- Problem statement -
Retype each line of the material exactly, please, skipping any picture in it.

----

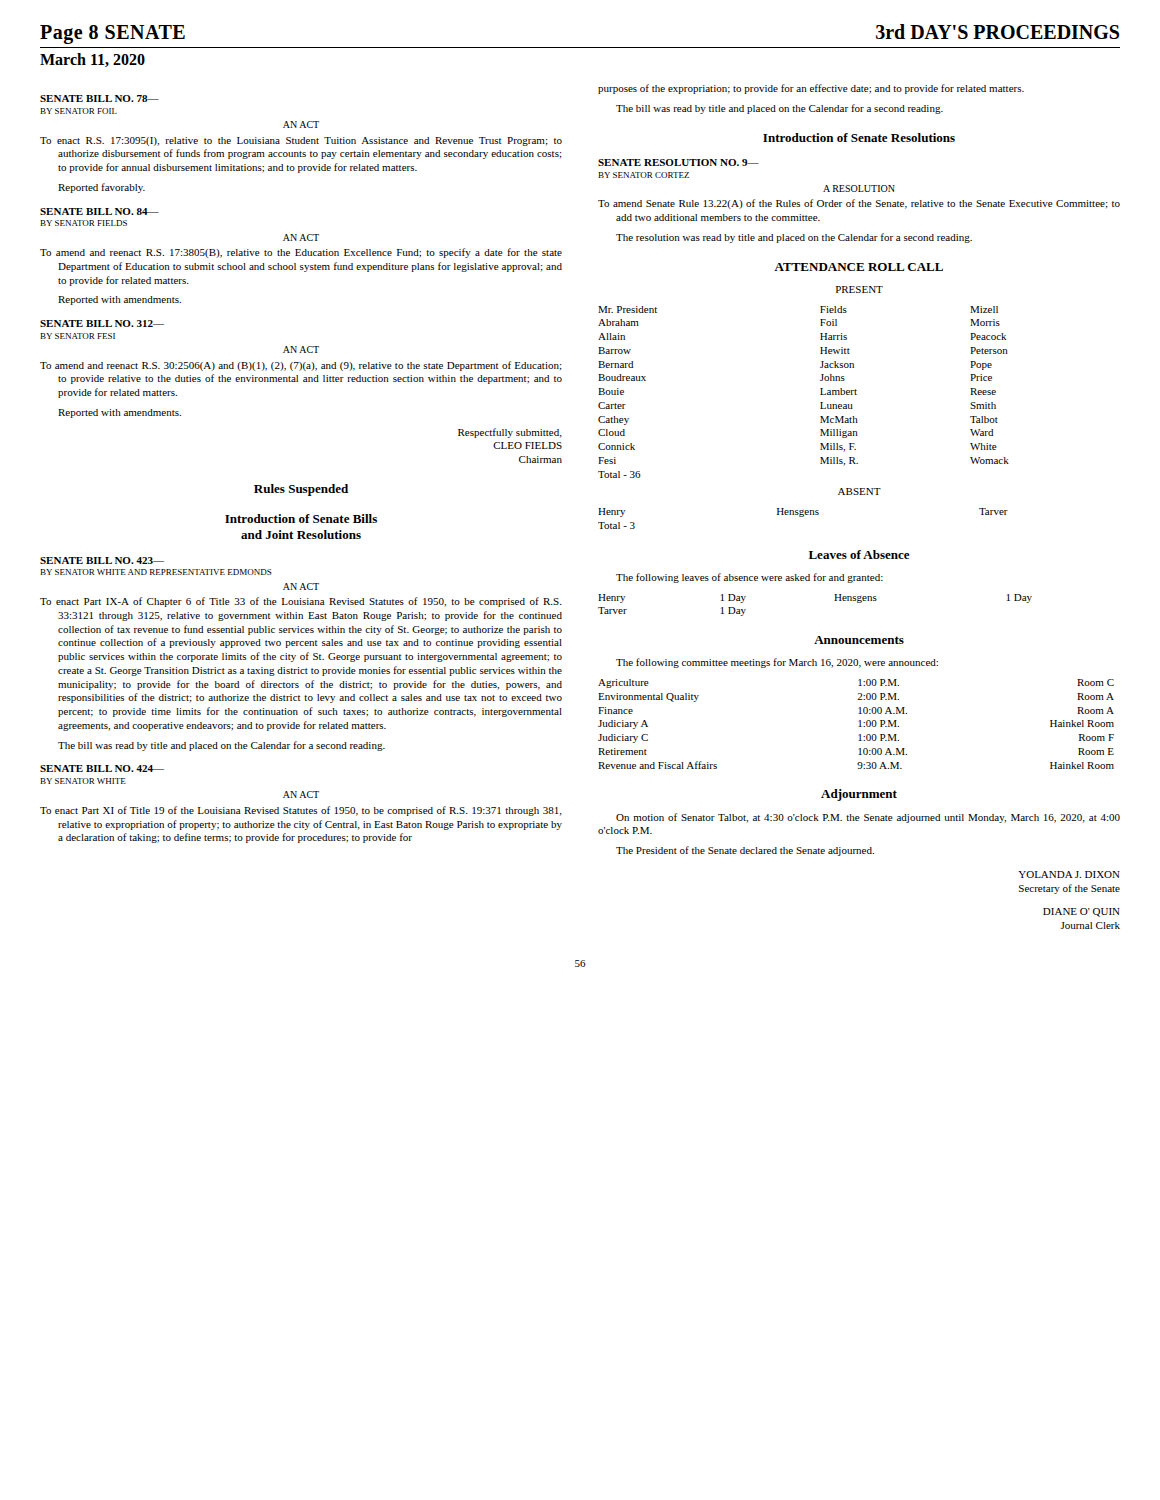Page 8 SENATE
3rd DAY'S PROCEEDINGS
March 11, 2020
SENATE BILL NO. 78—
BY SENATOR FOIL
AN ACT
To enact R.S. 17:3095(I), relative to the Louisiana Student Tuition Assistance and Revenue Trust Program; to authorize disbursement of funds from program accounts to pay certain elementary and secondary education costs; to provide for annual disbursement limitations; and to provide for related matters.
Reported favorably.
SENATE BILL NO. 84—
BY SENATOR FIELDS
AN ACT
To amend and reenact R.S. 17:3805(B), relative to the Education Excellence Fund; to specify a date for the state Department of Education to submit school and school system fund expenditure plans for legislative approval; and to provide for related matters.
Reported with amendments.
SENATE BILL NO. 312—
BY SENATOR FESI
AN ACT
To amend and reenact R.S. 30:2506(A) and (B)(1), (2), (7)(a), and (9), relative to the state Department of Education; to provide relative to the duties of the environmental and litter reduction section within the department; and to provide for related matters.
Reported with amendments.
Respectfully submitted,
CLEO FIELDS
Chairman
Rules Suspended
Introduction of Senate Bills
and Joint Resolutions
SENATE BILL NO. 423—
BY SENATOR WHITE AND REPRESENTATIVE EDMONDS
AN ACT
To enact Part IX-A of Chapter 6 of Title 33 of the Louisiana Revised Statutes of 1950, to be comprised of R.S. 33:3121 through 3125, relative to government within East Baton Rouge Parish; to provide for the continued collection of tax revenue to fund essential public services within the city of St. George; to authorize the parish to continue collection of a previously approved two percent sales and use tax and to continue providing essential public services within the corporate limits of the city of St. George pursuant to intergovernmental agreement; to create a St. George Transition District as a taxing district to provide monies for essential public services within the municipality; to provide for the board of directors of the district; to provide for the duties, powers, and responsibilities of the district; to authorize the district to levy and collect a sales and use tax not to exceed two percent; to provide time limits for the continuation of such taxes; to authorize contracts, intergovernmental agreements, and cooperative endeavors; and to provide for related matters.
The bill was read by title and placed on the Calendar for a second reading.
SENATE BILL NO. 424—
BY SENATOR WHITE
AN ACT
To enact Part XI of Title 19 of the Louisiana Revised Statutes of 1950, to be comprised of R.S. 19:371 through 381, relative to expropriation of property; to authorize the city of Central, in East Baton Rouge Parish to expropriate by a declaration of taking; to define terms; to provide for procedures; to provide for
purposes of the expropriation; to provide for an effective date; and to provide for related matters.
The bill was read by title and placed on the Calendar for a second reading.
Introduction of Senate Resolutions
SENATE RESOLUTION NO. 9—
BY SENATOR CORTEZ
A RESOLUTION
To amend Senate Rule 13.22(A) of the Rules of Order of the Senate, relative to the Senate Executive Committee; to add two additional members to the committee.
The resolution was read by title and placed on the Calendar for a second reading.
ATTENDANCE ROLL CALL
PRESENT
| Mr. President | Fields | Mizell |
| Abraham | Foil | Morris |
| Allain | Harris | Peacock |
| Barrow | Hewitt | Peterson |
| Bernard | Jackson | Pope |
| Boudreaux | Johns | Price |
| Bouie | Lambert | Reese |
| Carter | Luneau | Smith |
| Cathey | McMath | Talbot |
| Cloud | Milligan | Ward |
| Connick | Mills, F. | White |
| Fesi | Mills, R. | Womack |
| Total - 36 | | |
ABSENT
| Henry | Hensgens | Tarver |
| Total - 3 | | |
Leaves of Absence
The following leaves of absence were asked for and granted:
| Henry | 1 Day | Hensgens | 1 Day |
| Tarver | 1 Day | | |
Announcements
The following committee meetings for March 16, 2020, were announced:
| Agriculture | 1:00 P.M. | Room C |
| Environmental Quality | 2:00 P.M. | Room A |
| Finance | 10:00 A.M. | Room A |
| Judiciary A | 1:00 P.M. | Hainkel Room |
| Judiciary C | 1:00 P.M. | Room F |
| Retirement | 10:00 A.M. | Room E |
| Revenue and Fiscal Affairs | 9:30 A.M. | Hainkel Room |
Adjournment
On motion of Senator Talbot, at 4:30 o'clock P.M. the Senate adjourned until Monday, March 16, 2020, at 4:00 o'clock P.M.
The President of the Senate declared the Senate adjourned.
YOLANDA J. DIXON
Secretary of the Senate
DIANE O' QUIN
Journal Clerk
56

----

- Written response -
Page 8 SENATE
3rd DAY'S PROCEEDINGS
March 11, 2020
SENATE BILL NO. 78—
BY SENATOR FOIL
AN ACT
To enact R.S. 17:3095(I), relative to the Louisiana Student Tuition Assistance and Revenue Trust Program; to authorize disbursement of funds from program accounts to pay certain elementary and secondary education costs; to provide for annual disbursement limitations; and to provide for related matters.
Reported favorably.
SENATE BILL NO. 84—
BY SENATOR FIELDS
AN ACT
To amend and reenact R.S. 17:3805(B), relative to the Education Excellence Fund; to specify a date for the state Department of Education to submit school and school system fund expenditure plans for legislative approval; and to provide for related matters.
Reported with amendments.
SENATE BILL NO. 312—
BY SENATOR FESI
AN ACT
To amend and reenact R.S. 30:2506(A) and (B)(1), (2), (7)(a), and (9), relative to the state Department of Education; to provide relative to the duties of the environmental and litter reduction section within the department; and to provide for related matters.
Reported with amendments.
Respectfully submitted,
CLEO FIELDS
Chairman
Rules Suspended
Introduction of Senate Bills
and Joint Resolutions
SENATE BILL NO. 423—
BY SENATOR WHITE AND REPRESENTATIVE EDMONDS
AN ACT
To enact Part IX-A of Chapter 6 of Title 33 of the Louisiana Revised Statutes of 1950, to be comprised of R.S. 33:3121 through 3125, relative to government within East Baton Rouge Parish; to provide for the continued collection of tax revenue to fund essential public services within the city of St. George; to authorize the parish to continue collection of a previously approved two percent sales and use tax and to continue providing essential public services within the corporate limits of the city of St. George pursuant to intergovernmental agreement; to create a St. George Transition District as a taxing district to provide monies for essential public services within the municipality; to provide for the board of directors of the district; to provide for the duties, powers, and responsibilities of the district; to authorize the district to levy and collect a sales and use tax not to exceed two percent; to provide time limits for the continuation of such taxes; to authorize contracts, intergovernmental agreements, and cooperative endeavors; and to provide for related matters.
The bill was read by title and placed on the Calendar for a second reading.
SENATE BILL NO. 424—
BY SENATOR WHITE
AN ACT
To enact Part XI of Title 19 of the Louisiana Revised Statutes of 1950, to be comprised of R.S. 19:371 through 381, relative to expropriation of property; to authorize the city of Central, in East Baton Rouge Parish to expropriate by a declaration of taking; to define terms; to provide for procedures; to provide for
purposes of the expropriation; to provide for an effective date; and to provide for related matters.
The bill was read by title and placed on the Calendar for a second reading.
Introduction of Senate Resolutions
SENATE RESOLUTION NO. 9—
BY SENATOR CORTEZ
A RESOLUTION
To amend Senate Rule 13.22(A) of the Rules of Order of the Senate, relative to the Senate Executive Committee; to add two additional members to the committee.
The resolution was read by title and placed on the Calendar for a second reading.
ATTENDANCE ROLL CALL
PRESENT
| Mr. President | Fields | Mizell |
| Abraham | Foil | Morris |
| Allain | Harris | Peacock |
| Barrow | Hewitt | Peterson |
| Bernard | Jackson | Pope |
| Boudreaux | Johns | Price |
| Bouie | Lambert | Reese |
| Carter | Luneau | Smith |
| Cathey | McMath | Talbot |
| Cloud | Milligan | Ward |
| Connick | Mills, F. | White |
| Fesi | Mills, R. | Womack |
| Total - 36 | | |
ABSENT
| Henry | Hensgens | Tarver |
| Total - 3 | | |
Leaves of Absence
The following leaves of absence were asked for and granted:
| Henry | 1 Day | Hensgens | 1 Day |
| Tarver | 1 Day | | |
Announcements
The following committee meetings for March 16, 2020, were announced:
| Agriculture | 1:00 P.M. | Room C |
| Environmental Quality | 2:00 P.M. | Room A |
| Finance | 10:00 A.M. | Room A |
| Judiciary A | 1:00 P.M. | Hainkel Room |
| Judiciary C | 1:00 P.M. | Room F |
| Retirement | 10:00 A.M. | Room E |
| Revenue and Fiscal Affairs | 9:30 A.M. | Hainkel Room |
Adjournment
On motion of Senator Talbot, at 4:30 o'clock P.M. the Senate adjourned until Monday, March 16, 2020, at 4:00 o'clock P.M.
The President of the Senate declared the Senate adjourned.
YOLANDA J. DIXON
Secretary of the Senate
DIANE O' QUIN
Journal Clerk
56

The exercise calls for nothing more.